Quand Véronique Malbec cherche conseil auprès de « son ami Molins »
Éric Dupond-Moretti révèle à la barre toute la difficulté de devenir ministre quand on n’appartient pas au sérail politique : constituer une équipe, apprendre à connaître son administration, son langage, ses acronymes, rencontrer tous les acteurs, le tout sur fond de contrôle fiscal et de déclaration pour l’ancien avocat qu’il est de la liste de ses clients. On comprend que dans cet exercice radicalement nouveau, l’ancien ours des prétoires se retrouve dans la position de l’agneau. « Dans la nuit de ma nomination, j’ai préparé le discours de passation de pouvoir. Ensuite, je découvre les lieux. Pour ne rien vous cacher, ils m’écrasent. Je mesure l’honneur qui m’est fait et je me dis simplement : comment je vais faire, comment je vais mettre en œuvre les idées qui sont les miennes ? Comment je vais composer mon cabinet ? Je ne sais pas la différence entre un chef de cabinet et un directeur de cabinet, j’ai des contacts, beaucoup se défaussent, la rumeur circule que ceux qui viendraient près de moi seraient des collaborateurs au mauvais sens du terme, dans une guerre, il y a toujours des collabos. François Molins va défendre à certains de venir à mes côtés ». En effet à l’époque, la rumeur circule qu’il faut dresser un cordon sanitaire autour de lui, le temps qu’Emmanuel Macron s’aperçoive de son erreur de casting. Les enquêtes qu’on lui reproche ont été initiées par celle qui l’a précédé : Nicole Belloubet. Lui ne connaît rien à l’administration centrale, ni à la déontologie des magistrats. Lorsque l’inspection générale rend son rapport qui ne pointe aucune faute mais relève de nombreux dysfonctionnements, le ministre s’en remet à la magistrate Véronique Malbec, sa directrice de cabinet. Laquelle décide d’aller chercher conseil auprès de « son ami François Molins ». Il est alors procureur général à la Cour de cassation, c’est lui qui aurait conseillé au ministère à ce moment-là de lancer une enquête administrative contre les trois magistrats du PNF. Que s’est-il dit exactement lors de cet entretien ? François Molins a-t-il réellement conseillé de lancer cette enquête ou juste donné un avis technique d’aiguillage entre les options qui lui étaient soumises par le ministère ? L’audition de Véronique Malbec en fin de journée mercredi et celle de François Molins jeudi sont très attendues.
« Cette histoire de règlement de comptes commence à bien faire ! »
A-t-il trop tardé pour prendre ce fameux décret de déport ? « Les seuls conflits d’intérêts dont on me parle à l’époque concernent les remontées d’information, je décide immédiatement de les stopper dans tous les dossiers que j’ai pu connaître » explique-t-il.
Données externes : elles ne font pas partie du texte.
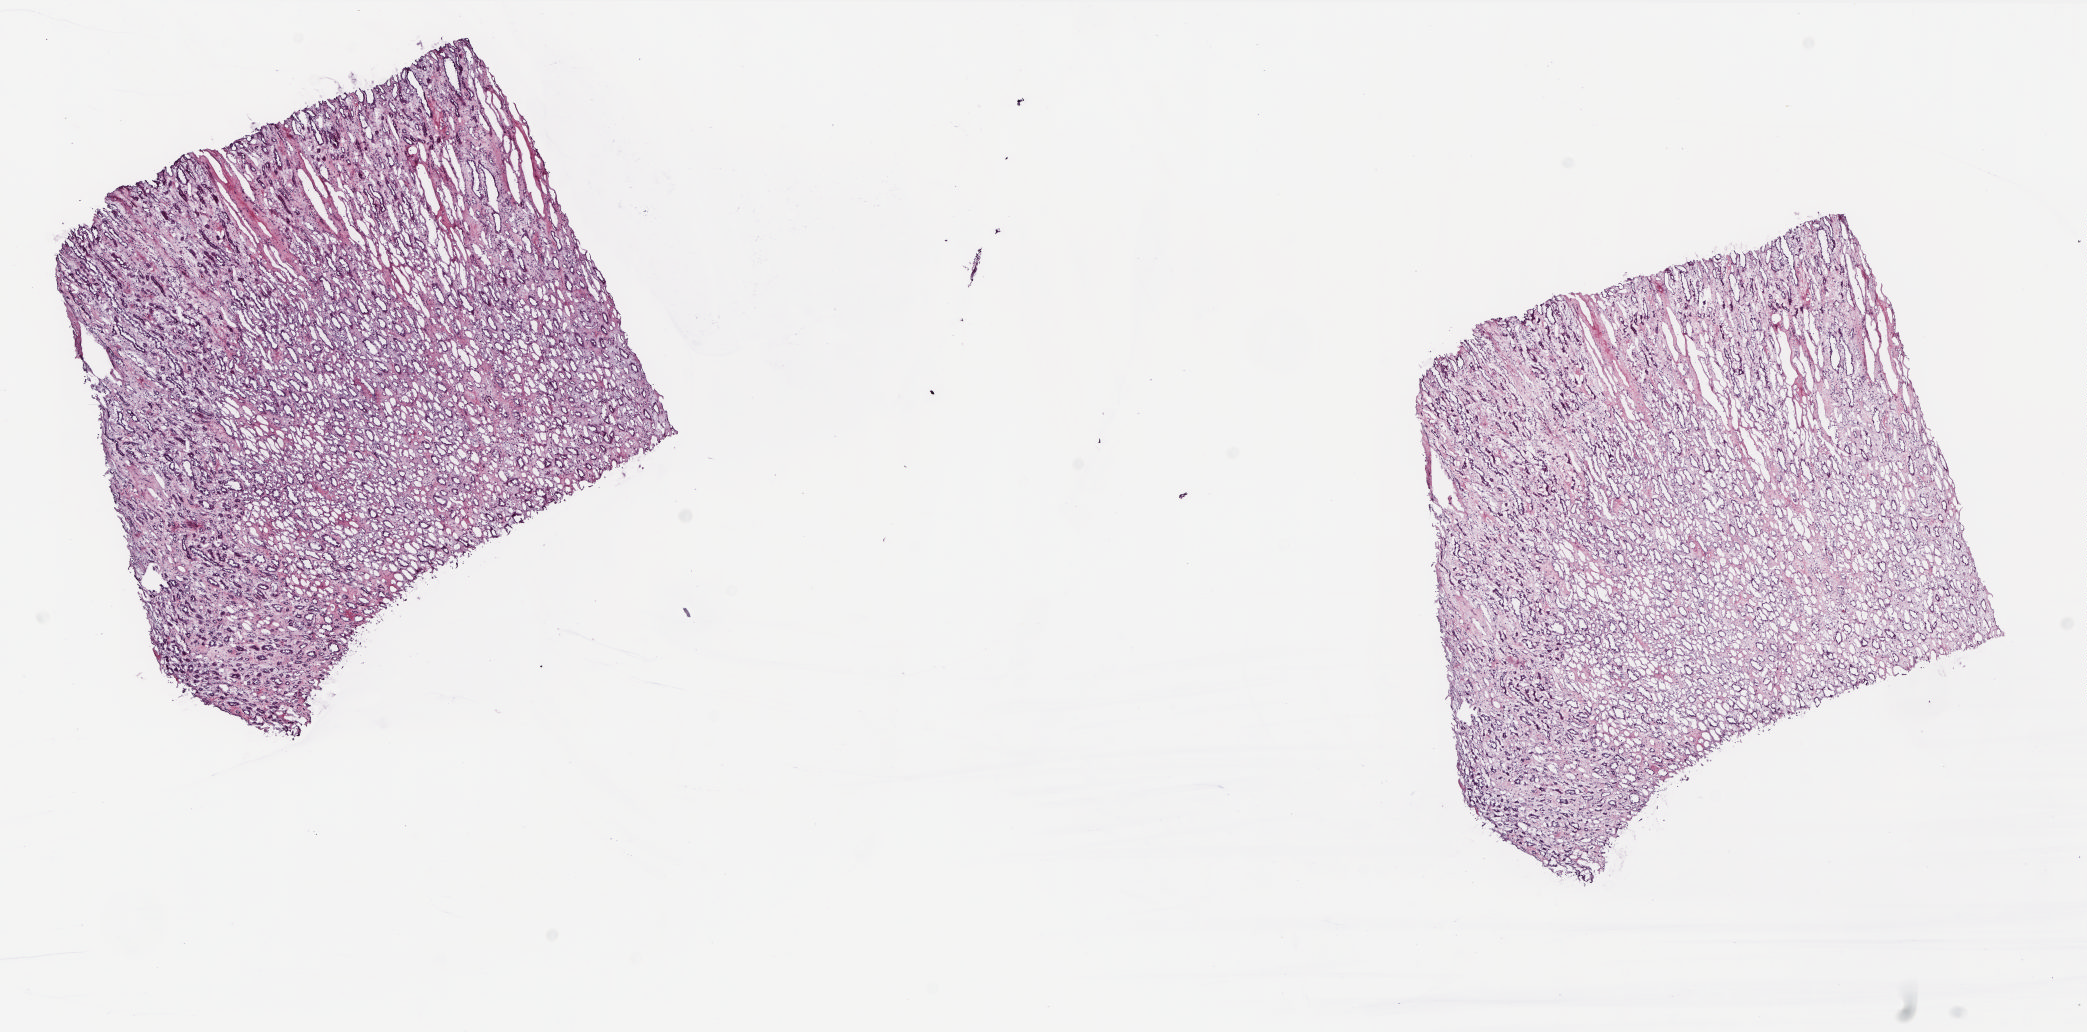
Whole-slide histology image, H&E-stained, low-resolution overview of the scanned area, about 16.8 x 8.3 mm (acquisition: 20x scan). Frozen section from the top of the tissue portion. Solid tissue normal (non-tumour tissue) sample from the kidney. Male patient; age at initial diagnosis 74 years. Composition of this section per pathologist review: tumour cells 0%, tumour nuclei 0%, normal cells 100%, stromal cells 0%, necrosis 0%. Inflammatory infiltration, as recorded: lymphocyte infiltration 2%, monocyte infiltration 2%, neutrophil infiltration 0%.
This section: solid tissue normal (non-tumour) sample from the same patient. Patient diagnosis: Renal cell carcinoma, chromophobe type.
Une note aux parquets sur le sujet est envoyée le 29 septembre. Le 20 août il a déposé sa déclaration de patrimoine. Tardif ? Il y a tant de choses à vérifier, il a dû prendre un avocat fiscaliste. À titre d’exemple, il cite une SCI Clem, qui ne lui dit rien jusqu’à ce qu’il se souvienne que c’était un projet de son fils jamais mis en œuvre pour acheter un restaurant. Quant à la liste de clients, c’est Antoine Vey, son ancien associé qui s’en occupe, en plein été, tout en se retrouvant, alors qu’il est très jeune, seul à la tête du cabinet. Rien n’irrite plus le ministre que l’idée qu’il serait arrivé à son poste la bave aux lèvres en nourrissant des projets de vengeance. « Je ne suis plus avocat. On a parlé de règlement de compte, sur les quatre magistrats je ne connais que Patrice Amar et Ulrika Delaunay-Weiss et peu car le PNF ce n’est pas ma juridiction. Je n’ai jamais vu Éliane Houlette ni Édouard Levrault, donc cette histoire de règlement de compte ça commence à bien faire ! ».
« Il faut être gonflé à l’hélium pour demander la démission d’un commissaire européen ! »
À une question posée par une assesseure sur les démarches des syndicats à son encontre au niveau européen, le ministre s’enflamme. « Les deux syndicats, par la voix de leurs présidentes, ont adressé au commissaire de la justice européen une lettre ouverte exposant les faits suivants : l’état de droit a disparu de notre pays, le ministre est coupable parce qu’un article du Monde le dit, il est ami de Thierry Herzog, l’avocat de Nicolas Sarkozy, et il a tenté d’influencer les juges dans Paris-Match. Le commissaire européen ne répond pas à cette lettre, alors les signataires écrivent à la présidente Ursula Van Der Leyen, il faut être gonflé à l’hélium pour demander la récusation du commissaire européen, parce que Nicolas Sarkozy l’a décoré, on est chez les fous. J’ai fait dresser la liste des magistrats décorés par Sarkozy, l’un d’entre vous l’a été, trop c’est trop ! La France prenait la tête du Conseil de l’Europe et la revue de l’USM, qui s’appelle Pouvoir judiciaire, mentionnait mes déboires à tous vos collègues européens, les ministres de la justice m’ont dit : qu’est-ce qu’il se passe ? ». L’article dans Match est celui où on le voit en vacances avec Thierry Herzog. Cela a été présenté comme une tentative d’intimidation. Lui et son confrère auraient « fomenté » cet article dans le but d’impressionner les magistrats du PNF qui vont devoir requérir dans les mois qui viennent dans le fameux dossier « Bismuth ». « C’est très injurieux pour l’indépendance des magistrats du parquet de laisser entendre qu’à la lecture de Paris-Match ils vont trembler de tout leur corps et modifier leurs réquisitions ».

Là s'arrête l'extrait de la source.